The report includes the graph below, indicating that a blowup at Deutsche Bank would spill out to every major Wall Street bank — banks which are holding almost half of the insured savings deposits in the U.S. – effectively mandating more massive taxpayer bailouts such as those that occurred in 2008.
In February 2005, the U.S. Treasury’s Office of Financial Research also quietly warned that U.S. banks were using foreign counterparties for their derivative trades, writing as follows:
“Surprisingly, OTC derivatives contributed only about half as much to intrafinancial system liabilities ($632 billion) as to intrafinancial system assets ($1.2 trillion). Across all OTC market participants, derivatives assets must equal derivatives liabilities, so this imbalance indicates that the U.S. banks held large positive OTC derivatives positions with financial institutions outside this group.”
If all of this wasn’t concerning enough, the very type of derivatives that blew up the giant insurer AIG in 2008 (credit derivatives) are making a big comeback at Citigroup, the recipient of the largest taxpayer bailout of a bank in U.S. history during the 2008 crash. The OCC’s June 30 report shows Citigroup’s holding company with $2.2 trillion in credit derivatives and $53.6 trillion in total notional amount of derivatives — at a bank holding company with only $1.8 trillion in assets.

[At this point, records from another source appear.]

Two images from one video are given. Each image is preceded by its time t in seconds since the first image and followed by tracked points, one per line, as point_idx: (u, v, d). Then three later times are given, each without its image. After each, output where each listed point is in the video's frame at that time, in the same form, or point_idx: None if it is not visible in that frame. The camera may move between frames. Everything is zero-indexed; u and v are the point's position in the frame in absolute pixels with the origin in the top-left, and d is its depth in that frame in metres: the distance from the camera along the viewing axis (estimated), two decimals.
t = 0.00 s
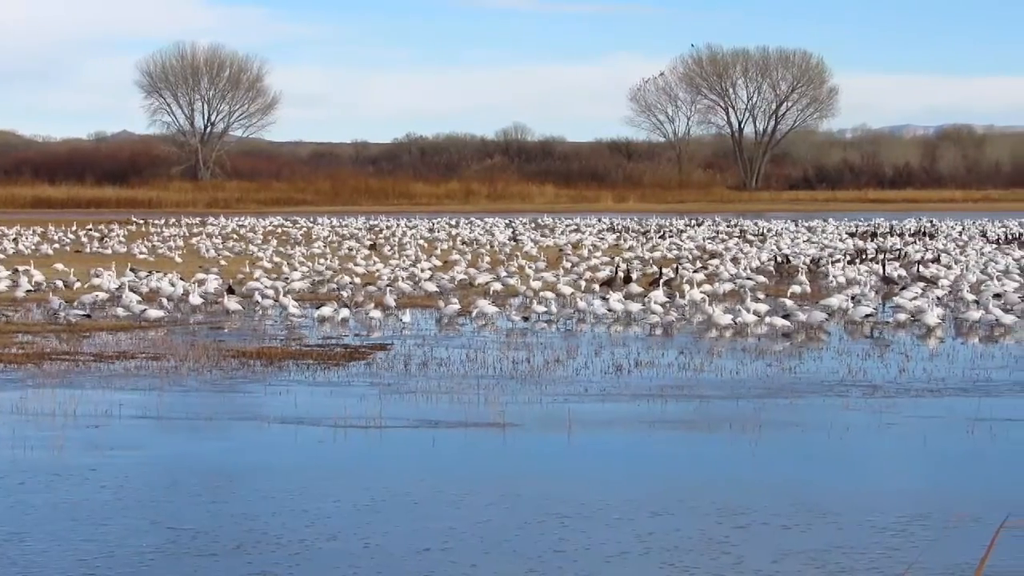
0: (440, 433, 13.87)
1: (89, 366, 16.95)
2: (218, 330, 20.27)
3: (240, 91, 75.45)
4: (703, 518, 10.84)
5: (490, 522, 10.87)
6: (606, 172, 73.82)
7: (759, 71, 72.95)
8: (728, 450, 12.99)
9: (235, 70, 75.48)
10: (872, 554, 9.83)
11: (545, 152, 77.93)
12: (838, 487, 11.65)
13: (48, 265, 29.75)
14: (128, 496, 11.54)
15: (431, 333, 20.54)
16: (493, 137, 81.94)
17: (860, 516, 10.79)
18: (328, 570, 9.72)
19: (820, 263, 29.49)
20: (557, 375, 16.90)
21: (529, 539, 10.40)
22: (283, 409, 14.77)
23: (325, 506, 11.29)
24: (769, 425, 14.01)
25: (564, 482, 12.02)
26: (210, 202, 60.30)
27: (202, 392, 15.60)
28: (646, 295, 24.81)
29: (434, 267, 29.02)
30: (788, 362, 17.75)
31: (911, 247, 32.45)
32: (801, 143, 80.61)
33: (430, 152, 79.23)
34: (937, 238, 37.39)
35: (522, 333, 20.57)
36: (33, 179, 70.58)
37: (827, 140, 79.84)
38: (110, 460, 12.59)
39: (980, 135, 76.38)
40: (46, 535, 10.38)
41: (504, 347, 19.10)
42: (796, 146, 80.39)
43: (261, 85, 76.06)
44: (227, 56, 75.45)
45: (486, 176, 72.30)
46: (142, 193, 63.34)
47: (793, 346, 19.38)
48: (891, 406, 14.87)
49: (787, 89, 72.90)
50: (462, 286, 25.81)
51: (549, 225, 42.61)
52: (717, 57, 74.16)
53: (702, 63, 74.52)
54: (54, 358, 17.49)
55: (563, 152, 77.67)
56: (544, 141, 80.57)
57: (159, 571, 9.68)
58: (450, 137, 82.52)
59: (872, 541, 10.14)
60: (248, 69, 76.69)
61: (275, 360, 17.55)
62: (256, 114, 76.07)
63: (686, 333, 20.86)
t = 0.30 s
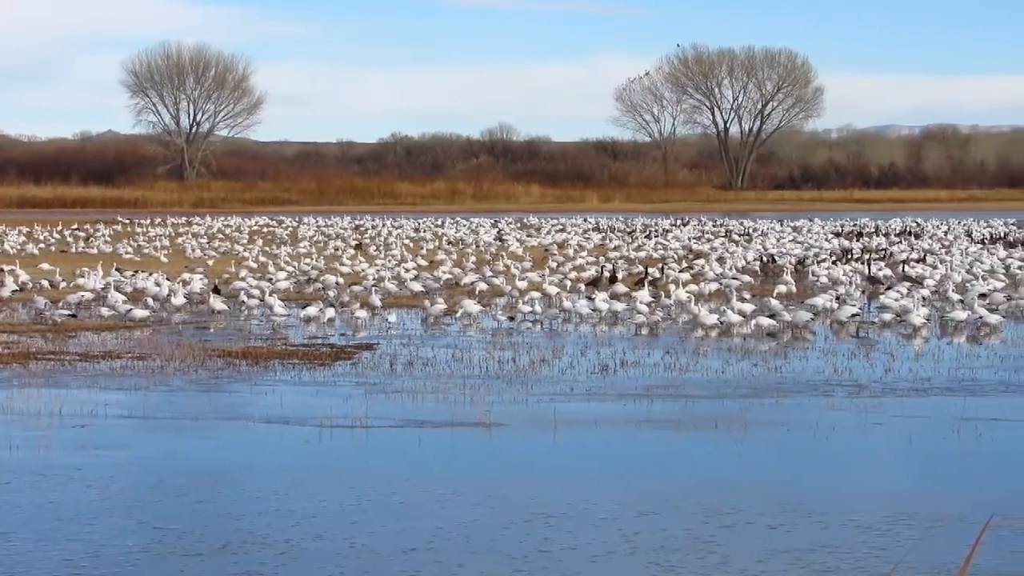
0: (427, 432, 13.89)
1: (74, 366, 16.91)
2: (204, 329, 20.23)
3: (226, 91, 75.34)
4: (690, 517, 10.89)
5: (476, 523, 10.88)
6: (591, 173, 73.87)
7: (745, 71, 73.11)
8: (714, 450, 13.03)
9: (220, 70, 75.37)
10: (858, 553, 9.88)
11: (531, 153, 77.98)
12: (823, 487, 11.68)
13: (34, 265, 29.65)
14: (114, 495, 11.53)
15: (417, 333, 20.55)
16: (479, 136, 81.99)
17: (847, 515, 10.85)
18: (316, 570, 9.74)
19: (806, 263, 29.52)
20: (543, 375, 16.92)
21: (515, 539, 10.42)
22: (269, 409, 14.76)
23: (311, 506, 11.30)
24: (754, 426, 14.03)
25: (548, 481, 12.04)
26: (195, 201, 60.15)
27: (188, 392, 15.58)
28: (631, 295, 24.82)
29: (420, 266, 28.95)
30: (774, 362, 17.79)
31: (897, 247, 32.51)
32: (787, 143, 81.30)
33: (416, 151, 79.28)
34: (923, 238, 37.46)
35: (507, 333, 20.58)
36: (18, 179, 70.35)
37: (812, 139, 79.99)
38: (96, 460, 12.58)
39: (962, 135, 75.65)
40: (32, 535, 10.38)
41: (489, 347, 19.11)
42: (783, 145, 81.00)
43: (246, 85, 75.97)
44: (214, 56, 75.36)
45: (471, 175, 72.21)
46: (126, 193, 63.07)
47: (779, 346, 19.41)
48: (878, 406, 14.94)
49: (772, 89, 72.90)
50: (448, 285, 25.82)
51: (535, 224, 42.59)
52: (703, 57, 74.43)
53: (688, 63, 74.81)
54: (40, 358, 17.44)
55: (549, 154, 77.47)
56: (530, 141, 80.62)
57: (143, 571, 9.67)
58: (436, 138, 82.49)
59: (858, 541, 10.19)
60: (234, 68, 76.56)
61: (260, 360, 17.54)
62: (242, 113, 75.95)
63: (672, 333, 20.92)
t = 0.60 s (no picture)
0: (424, 431, 13.89)
1: (70, 366, 16.89)
2: (200, 329, 20.20)
3: (221, 90, 75.34)
4: (688, 517, 10.90)
5: (472, 523, 10.88)
6: (586, 173, 73.69)
7: (741, 71, 72.90)
8: (711, 450, 13.03)
9: (216, 70, 75.31)
10: (855, 553, 9.89)
11: (526, 152, 78.03)
12: (818, 487, 11.68)
13: (30, 265, 29.59)
14: (110, 495, 11.52)
15: (413, 332, 20.54)
16: (474, 137, 82.00)
17: (844, 515, 10.87)
18: (313, 570, 9.73)
19: (802, 263, 29.53)
20: (538, 375, 16.91)
21: (510, 539, 10.42)
22: (265, 409, 14.75)
23: (307, 506, 11.30)
24: (750, 425, 14.03)
25: (543, 481, 12.04)
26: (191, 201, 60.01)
27: (184, 392, 15.57)
28: (626, 296, 24.80)
29: (415, 266, 28.92)
30: (770, 363, 17.80)
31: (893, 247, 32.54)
32: (781, 143, 81.62)
33: (412, 152, 79.55)
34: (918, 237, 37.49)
35: (503, 333, 20.57)
36: (14, 178, 70.29)
37: (806, 140, 81.09)
38: (92, 460, 12.56)
39: (957, 136, 79.33)
40: (28, 535, 10.36)
41: (485, 347, 19.09)
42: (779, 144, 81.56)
43: (242, 84, 76.03)
44: (208, 55, 75.14)
45: (467, 175, 72.10)
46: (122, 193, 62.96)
47: (775, 346, 19.40)
48: (874, 405, 14.95)
49: (767, 88, 73.10)
50: (444, 284, 25.80)
51: (531, 224, 42.54)
52: (698, 57, 74.02)
53: (683, 62, 74.38)
54: (37, 357, 17.41)
55: (545, 152, 78.33)
56: (526, 141, 80.68)
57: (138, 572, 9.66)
58: (432, 138, 82.54)
59: (853, 540, 10.19)
60: (229, 68, 76.54)
61: (256, 360, 17.52)
62: (237, 113, 75.95)
63: (667, 333, 20.92)
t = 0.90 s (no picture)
0: (424, 431, 13.89)
1: (70, 366, 16.89)
2: (199, 329, 20.19)
3: (221, 90, 75.34)
4: (687, 517, 10.90)
5: (472, 522, 10.89)
6: (586, 173, 73.65)
7: (741, 71, 72.95)
8: (710, 450, 13.03)
9: (215, 70, 75.30)
10: (855, 553, 9.90)
11: (526, 152, 78.06)
12: (818, 487, 11.69)
13: (30, 265, 29.58)
14: (109, 495, 11.51)
15: (413, 332, 20.55)
16: (474, 136, 82.01)
17: (844, 515, 10.87)
18: (314, 570, 9.74)
19: (802, 263, 29.54)
20: (538, 375, 16.92)
21: (510, 539, 10.42)
22: (263, 409, 14.75)
23: (307, 506, 11.29)
24: (749, 425, 14.03)
25: (543, 481, 12.05)
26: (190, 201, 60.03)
27: (183, 391, 15.56)
28: (626, 296, 24.81)
29: (414, 267, 28.91)
30: (770, 362, 17.80)
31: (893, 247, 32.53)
32: (781, 143, 81.68)
33: (412, 152, 79.57)
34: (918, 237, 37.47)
35: (502, 333, 20.56)
36: (14, 178, 70.28)
37: (806, 140, 81.15)
38: (92, 460, 12.56)
39: (957, 136, 79.36)
40: (28, 535, 10.36)
41: (485, 347, 19.08)
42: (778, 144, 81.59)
43: (241, 84, 76.03)
44: (208, 55, 75.09)
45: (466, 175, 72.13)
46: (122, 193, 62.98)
47: (774, 346, 19.41)
48: (873, 406, 14.96)
49: (767, 88, 73.16)
50: (444, 285, 25.81)
51: (530, 224, 42.52)
52: (698, 57, 74.09)
53: (683, 62, 74.38)
54: (36, 357, 17.41)
55: (544, 152, 78.31)
56: (525, 141, 80.71)
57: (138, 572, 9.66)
58: (432, 138, 82.56)
59: (853, 540, 10.20)
60: (229, 68, 76.55)
61: (256, 359, 17.52)
62: (236, 113, 75.94)
63: (667, 333, 20.93)
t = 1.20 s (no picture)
0: (419, 431, 13.91)
1: (64, 366, 16.89)
2: (194, 330, 20.20)
3: (215, 90, 75.27)
4: (682, 517, 10.91)
5: (467, 523, 10.90)
6: (581, 173, 73.70)
7: (736, 71, 73.03)
8: (706, 450, 13.05)
9: (211, 70, 75.22)
10: (850, 553, 9.91)
11: (521, 153, 78.11)
12: (812, 487, 11.72)
13: (24, 265, 29.56)
14: (104, 495, 11.52)
15: (408, 332, 20.59)
16: (469, 136, 82.04)
17: (838, 515, 10.89)
18: (308, 570, 9.75)
19: (797, 262, 29.58)
20: (533, 375, 16.93)
21: (505, 539, 10.43)
22: (258, 409, 14.76)
23: (302, 507, 11.30)
24: (744, 425, 14.05)
25: (538, 481, 12.06)
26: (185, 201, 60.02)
27: (178, 391, 15.57)
28: (621, 296, 24.84)
29: (409, 267, 28.92)
30: (764, 362, 17.83)
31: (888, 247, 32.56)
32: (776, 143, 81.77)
33: (407, 152, 79.58)
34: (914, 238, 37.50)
35: (498, 333, 20.57)
36: (9, 179, 70.19)
37: (801, 140, 81.23)
38: (86, 460, 12.56)
39: (952, 136, 79.47)
40: (23, 536, 10.36)
41: (480, 347, 19.10)
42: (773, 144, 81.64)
43: (236, 84, 75.96)
44: (203, 56, 75.10)
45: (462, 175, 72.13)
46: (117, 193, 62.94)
47: (770, 346, 19.44)
48: (869, 406, 14.98)
49: (762, 88, 73.22)
50: (439, 285, 25.83)
51: (526, 224, 42.54)
52: (693, 57, 74.15)
53: (679, 63, 74.45)
54: (31, 358, 17.41)
55: (539, 152, 78.33)
56: (520, 141, 80.75)
57: (133, 572, 9.66)
58: (427, 138, 82.56)
59: (850, 540, 10.22)
60: (224, 68, 76.47)
61: (251, 360, 17.52)
62: (232, 113, 75.88)
63: (662, 332, 20.97)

According to a January 2016 report in Risk Magazine, Citigroup bought $250 billion of credit derivatives from Deutsche Bank in 2013. The same article indicates that Citigroup is now considered one of the top three market makers in single name Credit Default Swaps in both North America and Europe. In her book, Bull by the Horns, Sheila Bair, the Chair of the Federal Deposit Insurance Corporation (FDIC) at the time of Citigroup’s implosion in 2008, singles out credit derivatives as one of the factors leading to Citigroup’s epic crash to a penny stock. Bair writes: “It was taking losses on credit default swaps entered into with weak counterparties….”
The OCC is the dominant regulator of national banks. According to its 2015 Annual Report, it has 3,959 employees and a budget of $1.09 billion. It has bank examiners stationed at the major Wall Street banks. According to its Annual Report, its regulatory model “makes it possible for examiners, bank managers, and the board of directors to identify changes in the bank’s risk profile at an early stage, which in turn provides additional time, if necessary, to develop and implement strategies for mitigating that risk.”
That statement would clearly be more reassuring to Americans had not the largest bank in the U.S. in 2008, Citigroup, blown itself up while lying to the public and its shareholders about its exposure to subprime debt and holding more than $1 trillion in assets off its balance sheet.
The OCC’s reassurance would also be more believable had JPMorgan Chase not lost more than $6.2 billion of its depositors’ money gambling in high risk derivatives in London in 2012 – just four years after the biggest financial crash since the Great Depression and just two years after the Dodd-Frank financial reform legislation was supposed to have restored sanity to the U.S. banking system.
The OCC urgently needs to defog its lenses and defang the derivative entanglements at the biggest Wall Street banks.